Para vetar a proposta de Othelino, a governadora do Maranhão alegou que o texto é incompatível com o artigo 43 da Constituição do Estado do Maranhão,
que garante ao Poder Executivo exclusividade para propor leis de
natureza tributária, categoria na qual, no seu entendimento, o projeto
de lei estaria incluído.
O próprio artigo 43 é alvo de questionamento do deputado Hélio Soares
(PP), que elaborou, em 2011, uma Proposta de Emenda à Constituição
(PEC) visando alterá-lo para derrubar essa exclusividade do Executivo. A
PEC 03/2011 já foi aprovada por todas as comissões da Assembleia
Legislativa do Estado e passou em primeira votação, mas ainda é
necessária uma segunda votação antes que possa ser encaminhada à
governadora para sanção.
O Supremo Tribunal Federal (STF) também vem discutindo a questão. De
acordo com o advogado Eduardo Corrêa, presidente da Comissão de Defesa
da República e da Democracia da OAB no Maranhão, “existem reiteradas
decisões no STF sobre as quais os Poderes Legislativos estaduais possuem
poder de iniciativa para legislar sobre matéria tributária”.

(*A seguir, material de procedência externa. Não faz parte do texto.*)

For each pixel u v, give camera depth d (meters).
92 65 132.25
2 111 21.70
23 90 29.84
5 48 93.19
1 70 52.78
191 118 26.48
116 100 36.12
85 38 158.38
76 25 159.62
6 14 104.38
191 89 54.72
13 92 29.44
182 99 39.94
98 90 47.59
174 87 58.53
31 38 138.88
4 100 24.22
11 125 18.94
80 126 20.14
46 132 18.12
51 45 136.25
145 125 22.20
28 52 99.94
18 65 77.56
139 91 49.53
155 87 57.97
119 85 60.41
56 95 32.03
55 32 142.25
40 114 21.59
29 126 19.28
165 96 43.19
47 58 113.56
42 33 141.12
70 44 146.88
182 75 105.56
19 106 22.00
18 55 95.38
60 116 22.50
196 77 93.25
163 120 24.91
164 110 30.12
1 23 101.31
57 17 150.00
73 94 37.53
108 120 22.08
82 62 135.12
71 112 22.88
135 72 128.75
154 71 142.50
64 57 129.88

“Tecnicamente a Assembleia Legislativa do Maranhão pode derrubar o veto.
A questão é se eles vão ter a disposição política para isso”, disse.
Trabalho escravo no Estado
| Trabalhadores resgatados em fazenda zoológico no Estado viviam em tendas improvisadas. Foto: MTE |
Um levantamento de 2007
da Comissão Estadual de Erradicação do Trabalho Escravo (Coetrae) do
Maranhão mostrou que o Estado era então o principal fornecedor de mão de
obra escrava. Na lista suja,
o Maranhão aparece ao lado do Tocantins como a quinta unidade da
federação com maior número de empregadores flagrados com escravos. Dos
498 nomes, 34 são de flagrantes no Estado. Além disso, o Maranhão tem a
segundo pior colocação no Índice de Desenvolvimento Humano Municipal
(IDHM) de acordo com o Atlas do Desenvolvimento Humano no Brasil 2013.